Document segment

Excellent essay to read and thoroughly enjoyed your research. It made my mind wonder how it looked and imagine all the industry taken to achieve the results. Thank you.
Thanks again Jeff, for bringing the history of South Dade life back to us. Having lived in the area until 1992, it is interesting to learn about the history of South Dade that was never taught to us in school.
The picture of Homestead High School caught my attention. I graduated from HHS in 1949 and lived just two blocks from the school. Great memories!
Thanks for another excellent article on early South Dade, Jeff.
I was born in Homestead and my family was involved in growing tomatoes since the 1920’s, but I don’t ever remember hearing about The Cedars…this is so interesting!!!Thank you again!
Thanks, Jeff. I really look forward to your articles. No one else seems to have the time and resources that you use so well.
Thanks Jeff. As always, you’ve given us another “hidden” story about South Dade and I appreciate your diligent research work.
Absolutely wonderful, interesting, detailed researched article. Thank you so much for your dedicated work Jeff. All this history is a marvel of a goldmine to us pioneer families. A mountain of thanks.
Great article, Jeff. I remember the cedar trees and how they used to line some of the roads. I always thought they were beautiful. But I never knew about the farming area called The Cedars. Interesting.

Instructions for the task
Can you resume the reader comments on the South Dade history article where they stop, adding a few more in the same style?

Information provided
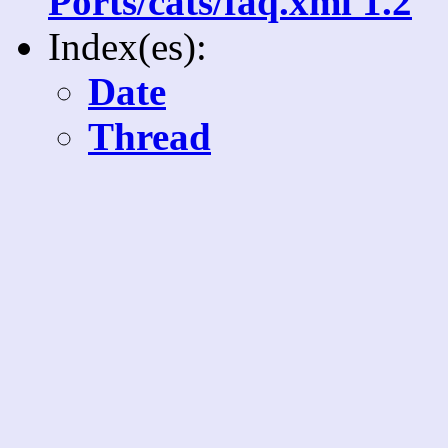
Ports/cats/faq.xml 1.2
Index(es):
Date
Thread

Output below
Another fine research job, Jeff. Many thanks.
Love history and since I lived in the area with my parents since about 1959, this is fascinating. Thank you for sharing.
Thanks, Jeff, as always a well researched piece of South Florida history. I’m trying to picture the land where The Cedars would have been. It was all glade land I imagine , so the canals were needed to drain it? I think of the coast east of Homestead as being shallow bay with muddy bottom. There must have been docks for shipments by boat north. Would this then be part of what would become Jimmy Sottile’s South Dade Farms? I remember the Australian pines as being a nuisance tree. Your histories of how the South Dade area was tamed and the livelihoods of the early settlers are so interesting. Your efforts are appreciated!
Jeff, I enjoy reading your articles of South Florida history. I think we all miss the South Florida of long ago.